Gather every line in the rows below that contains the string "Index", treating uppercase and lowercase letters as different.

PROVIDED RECORDS:
+ + + + + + +
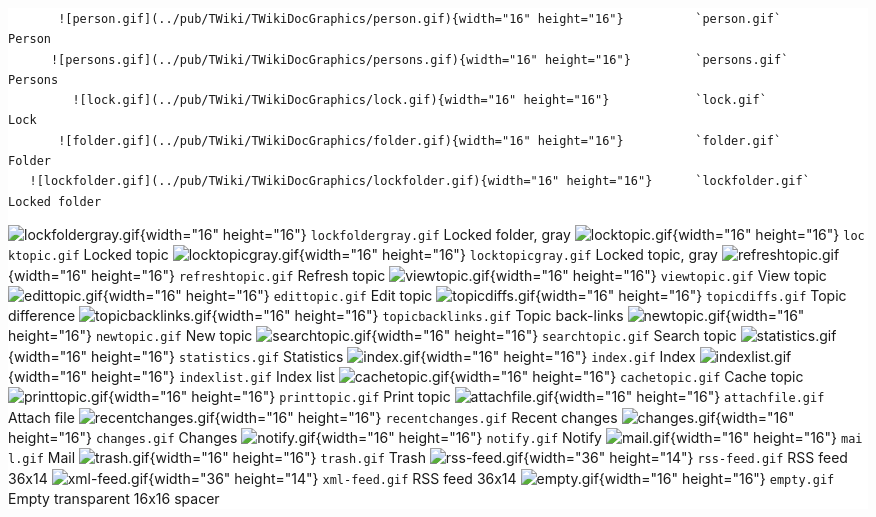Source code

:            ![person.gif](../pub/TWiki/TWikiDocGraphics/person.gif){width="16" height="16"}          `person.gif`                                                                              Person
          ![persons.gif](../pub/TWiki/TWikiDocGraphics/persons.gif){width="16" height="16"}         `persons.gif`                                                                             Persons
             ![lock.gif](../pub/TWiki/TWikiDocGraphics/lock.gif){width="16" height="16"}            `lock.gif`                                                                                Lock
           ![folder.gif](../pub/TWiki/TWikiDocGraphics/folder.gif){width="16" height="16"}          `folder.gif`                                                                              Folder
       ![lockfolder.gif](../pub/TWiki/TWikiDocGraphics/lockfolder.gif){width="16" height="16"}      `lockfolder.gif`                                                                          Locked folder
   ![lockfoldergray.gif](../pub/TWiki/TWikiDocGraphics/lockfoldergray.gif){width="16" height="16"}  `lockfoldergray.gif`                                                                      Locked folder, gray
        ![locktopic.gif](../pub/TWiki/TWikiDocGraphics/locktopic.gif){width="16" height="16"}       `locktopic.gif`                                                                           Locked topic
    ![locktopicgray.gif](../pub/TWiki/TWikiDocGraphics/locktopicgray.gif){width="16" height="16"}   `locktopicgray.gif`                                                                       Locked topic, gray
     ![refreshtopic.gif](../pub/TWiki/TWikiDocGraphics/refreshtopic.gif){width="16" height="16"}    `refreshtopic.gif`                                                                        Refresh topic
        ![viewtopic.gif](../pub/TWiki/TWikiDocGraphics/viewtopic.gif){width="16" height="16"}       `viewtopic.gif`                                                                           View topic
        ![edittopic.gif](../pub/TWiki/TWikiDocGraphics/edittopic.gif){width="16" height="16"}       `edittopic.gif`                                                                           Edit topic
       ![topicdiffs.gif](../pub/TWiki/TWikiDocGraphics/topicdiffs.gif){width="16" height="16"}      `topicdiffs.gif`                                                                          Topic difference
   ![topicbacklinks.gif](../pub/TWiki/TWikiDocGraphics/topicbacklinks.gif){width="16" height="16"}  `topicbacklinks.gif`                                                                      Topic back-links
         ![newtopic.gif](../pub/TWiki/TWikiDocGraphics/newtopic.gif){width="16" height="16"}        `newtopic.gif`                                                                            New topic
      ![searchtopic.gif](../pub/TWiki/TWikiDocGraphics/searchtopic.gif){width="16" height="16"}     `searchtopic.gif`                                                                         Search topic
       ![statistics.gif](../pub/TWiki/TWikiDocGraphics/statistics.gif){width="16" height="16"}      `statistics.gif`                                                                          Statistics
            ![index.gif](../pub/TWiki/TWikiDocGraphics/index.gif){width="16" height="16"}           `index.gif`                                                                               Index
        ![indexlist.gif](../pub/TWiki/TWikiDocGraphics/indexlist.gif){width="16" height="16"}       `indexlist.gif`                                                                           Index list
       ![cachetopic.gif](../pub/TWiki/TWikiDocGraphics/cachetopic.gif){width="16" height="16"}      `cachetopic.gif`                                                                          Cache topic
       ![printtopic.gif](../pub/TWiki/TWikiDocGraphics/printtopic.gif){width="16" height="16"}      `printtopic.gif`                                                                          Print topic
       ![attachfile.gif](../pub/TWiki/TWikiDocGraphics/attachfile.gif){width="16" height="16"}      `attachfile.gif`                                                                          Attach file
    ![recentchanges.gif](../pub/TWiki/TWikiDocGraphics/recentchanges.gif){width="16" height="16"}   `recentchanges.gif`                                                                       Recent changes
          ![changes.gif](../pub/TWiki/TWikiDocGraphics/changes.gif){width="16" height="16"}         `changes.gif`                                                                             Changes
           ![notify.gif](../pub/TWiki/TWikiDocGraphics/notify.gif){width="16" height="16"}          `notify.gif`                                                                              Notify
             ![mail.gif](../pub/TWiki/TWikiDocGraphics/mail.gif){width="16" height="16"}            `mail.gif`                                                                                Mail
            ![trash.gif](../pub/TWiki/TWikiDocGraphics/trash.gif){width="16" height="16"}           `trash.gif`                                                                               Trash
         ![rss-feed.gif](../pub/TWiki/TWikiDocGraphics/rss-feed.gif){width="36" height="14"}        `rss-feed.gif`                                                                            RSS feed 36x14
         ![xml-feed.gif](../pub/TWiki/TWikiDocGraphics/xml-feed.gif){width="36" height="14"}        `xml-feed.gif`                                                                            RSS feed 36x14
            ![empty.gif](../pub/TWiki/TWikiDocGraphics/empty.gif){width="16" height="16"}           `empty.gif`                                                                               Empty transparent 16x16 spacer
+ + + + + + +
REPLY TO THE EXERCISE:
            ![index.gif](../pub/TWiki/TWikiDocGraphics/index.gif){width="16" height="16"}           `index.gif`                                                                               Index
        ![indexlist.gif](../pub/TWiki/TWikiDocGraphics/indexlist.gif){width="16" height="16"}       `indexlist.gif`                                                                           Index list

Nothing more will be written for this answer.